Text classification notebook is broken

Open imvaibhav28 opened this issue 5 months ago • 0 comments

Notebook shown here
Loading a model in 4 bit

model_name = "unsloth/Qwen3-4B-Base";load_in_4bit = True

And removing the lm_head fro target mods as was getting error # AssertionError: Backwards requires embeddings to be bf16 or fp16

model = FastLanguageModel.get_peft_model(
    model,
    r = 16,
    target_modules = [
        # "lm_head", # can easily be trained because it now has a small size
        "q_proj", "k_proj", "v_proj", "o_proj",
        "gate_proj", "up_proj", "down_proj",],
    lora_alpha = 16,
    lora_dropout = 0, # Supports any, but = 0 is optimized
    bias = "none",    # Supports any, but = "none" is optimized
    use_gradient_checkpointing = "unsloth",
    random_state = 3407,
    use_rslora = True,  # We support rank stabilized LoRA
    # init_lora_weights = 'loftq',
    # loftq_config = LoftQConfig(loftq_bits = 4, loftq_iter = 1), # And LoftQ
)
print("trainable parameters:", sum(p.numel() for p in model.parameters() if p.requires_grad))

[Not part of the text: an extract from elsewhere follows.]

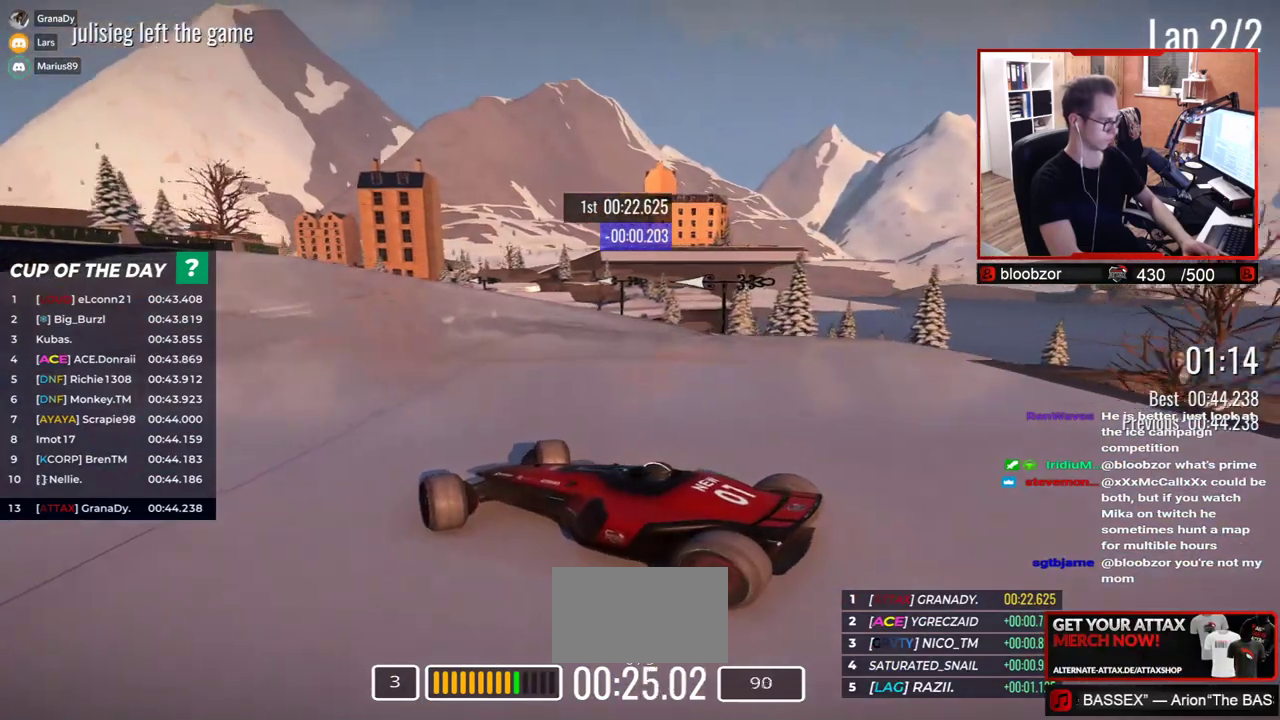
{"keys": ["right", "up"], "events": []}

Training goes fine but # Update the model's lm_head weight and bias throws an error AttributeError: 'Linear' object has no attribute 'modules_to_save' which I'm guessing is because I removed lm_head layer from training so commented the below line

# Update the model's lm_head weight and bias
with torch.no_grad():
    new_lm_head_module = torch.nn.Linear(hidden_dim, old_size, bias=True, device=model.device)
    new_lm_head_module.weight.data.copy_(new_lm_head)
    new_lm_head_module.bias.data.copy_(new_lm_head_bias)
    # model.lm_head.modules_to_save["default"] = new_lm_head_module

While doing batch inference

On line: pred = torch.argmax(probs).cpu().item() Error:

RuntimeError                              Traceback (most recent call last)
[/tmp/ipython-input-18-62861118.py](https://localhost:8080/#) in <cell line: 0>()
     32        probs_all = F.softmax(last_logits, dim=-1)
     33        probs = probs_all[number_token_ids] # only keep the logits for the number tokens
---> 34        pred = torch.argmax(probs).cpu().item()
     35 
     36        true_label = row['label']

RuntimeError: CUDA error: device-side assert triggered
CUDA kernel errors might be asynchronously reported at some other API call, so the stacktrace below might be incorrect.
For debugging consider passing CUDA_LAUNCH_BLOCKING=1
Compile with `TORCH_USE_CUDA_DSA` to enable device-side assertions.

I'm not sure what's going wrong here as my dataset is of same format (text and label columns) with labels -> [1,2,3]

Jul 21 '25 01:07 imvaibhav28